The repatriation of 192 objects collectively valued at $3.4m was announced on 10 November. Of those, 187 are tied to Kapoor, his former Madison Avenue gallery Art of the Past and his accomplices in a vast smuggling ring that ensnared collectors and institutions around the world, from New York to Canberra. Since 2011, the district attorney’s office and federal Homeland Security Investigations (HSI) agents have seized more than 2,500 objects worth upwards of $143m linked to Kapoor and his collaborators.

“Subhash Kapoor was one of the world’s most prolific antiquities traffickers, yet thanks to the work of our dedicated investigators and analysts, we have been able to recover thousands of pieces looted by his network,” Manhattan district attorney Alvin L. Bragg, Jr. said in a statement. “We will continue to pursue full accountability against Mr. Kapoor and his co-conspirators, who showed a blatant disregard for the cultural and historic significance of these antiquities.”

The newly repatriated artefacts include several terracotta Mehrgarh dolls, objects dated to between 3500-2600 BCE, making them some of the oldest figures crafted by humans in the world. They were first discovered in 1974 at a Neolithic archaeological site in Pakistan that was subsequently targeted by looters.

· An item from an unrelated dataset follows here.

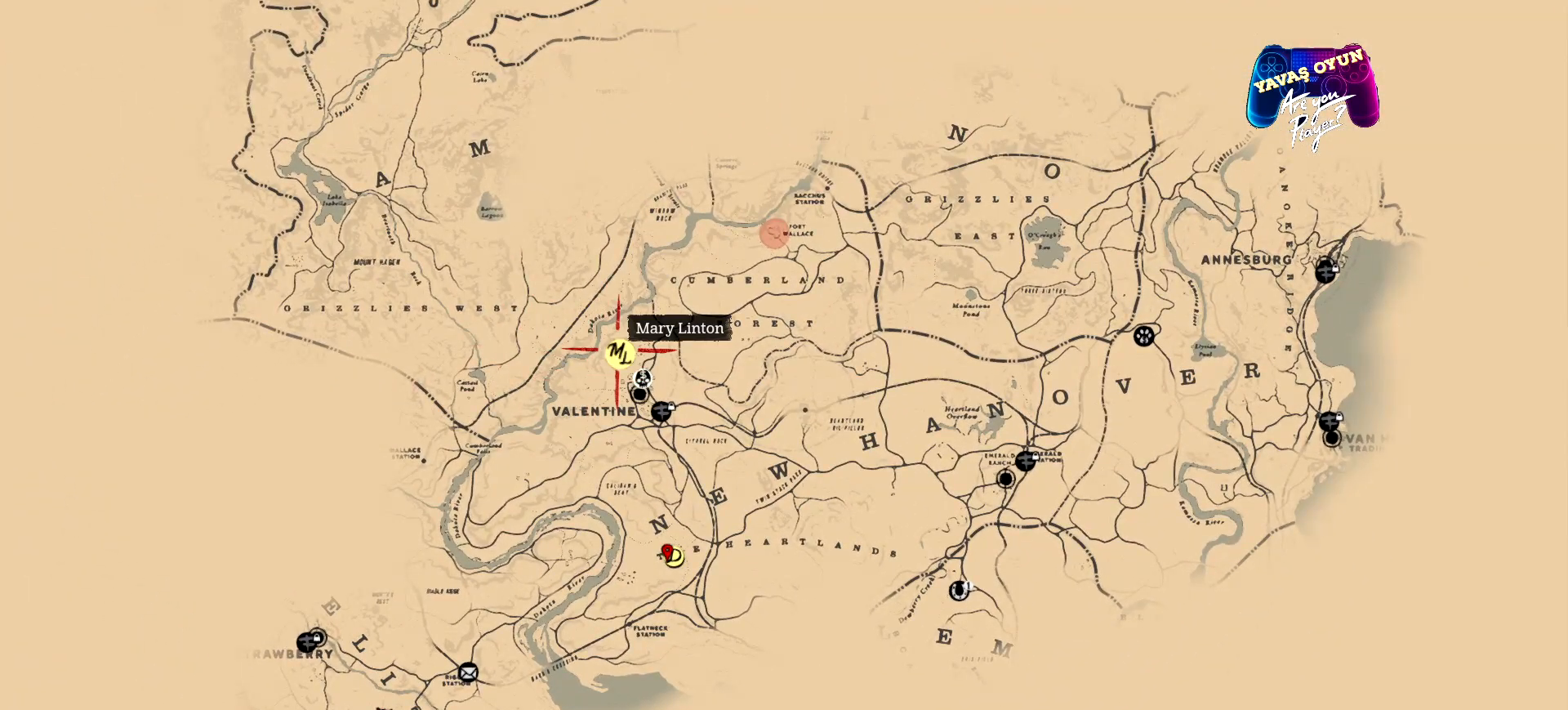
{"buttons": [], "left_stick": "center", "right_stick": "center", "events": []}
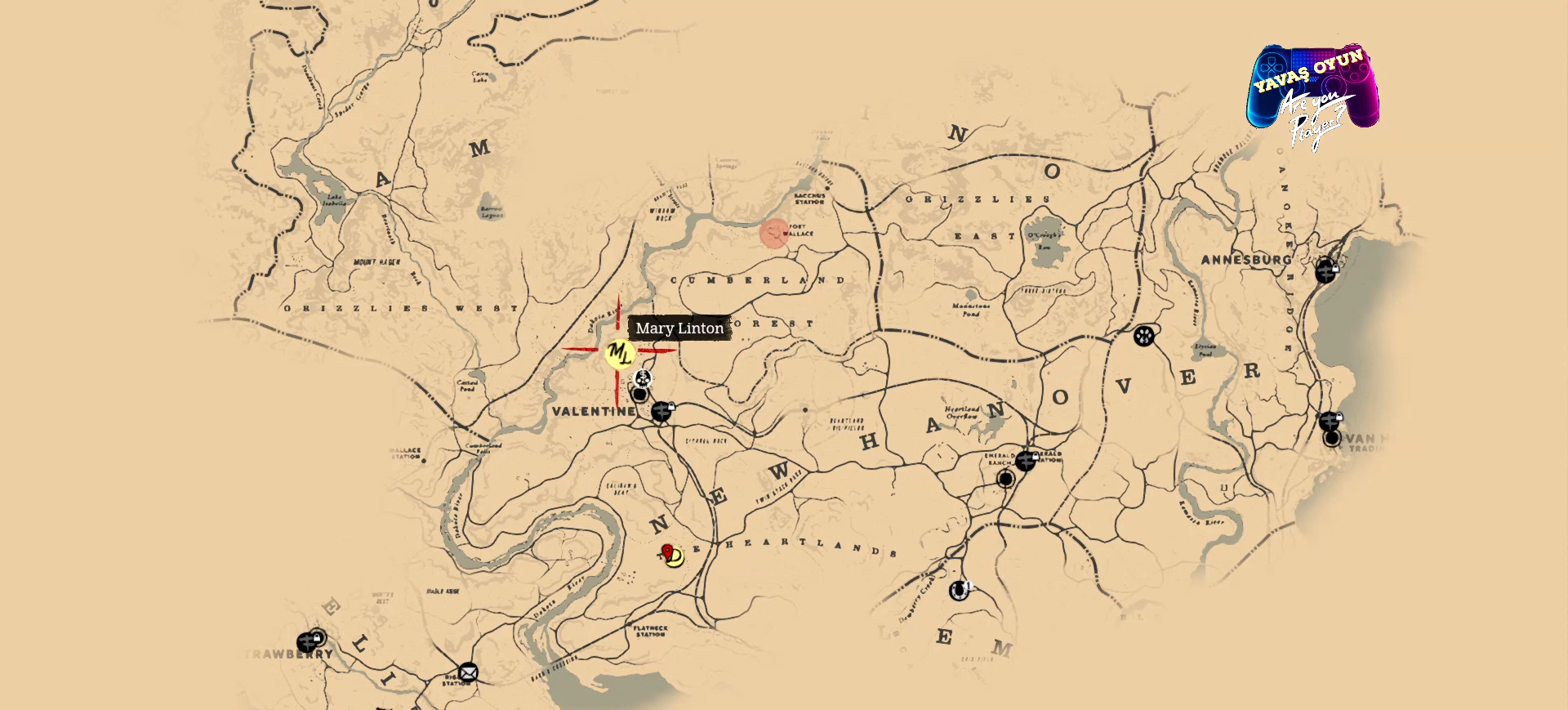
{"buttons": [], "left_stick": "center", "right_stick": "center", "events": []}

Also being returned is a Gandharan statue of a maitreya (an enlightened, future Buddha) that was looted from Pakistan and smuggled into New York in the 1990s by traffickers Zahid Parvez Butt and Zeeshan Butt.

The Mehrgarh dolls and Gandharan statue now being returned to Pakistan had been kept in a storage unit rented by individuals affiliated with Art of the Past until its contents were seized earlier this year by agents from the Manhattan district attorney office’s Antiquities Trafficking Unit.

During a ceremony this week at Pakistan’s consulate in New York, consul general Ayesha Ali signed an agreement with Bragg’s office to take possession of the smuggled objects. “We began this journey with the DA’s office and [HSI] in November 2020, 45 pieces of stolen Gandhara artefacts were returned and today we are very fortunate that another batch of 192 antiquities valued at $3.4m are being returned,” Ali said in a statement.

Just over a year ago, Bragg’s office repatriated 235 objects connected with Kapoor to India.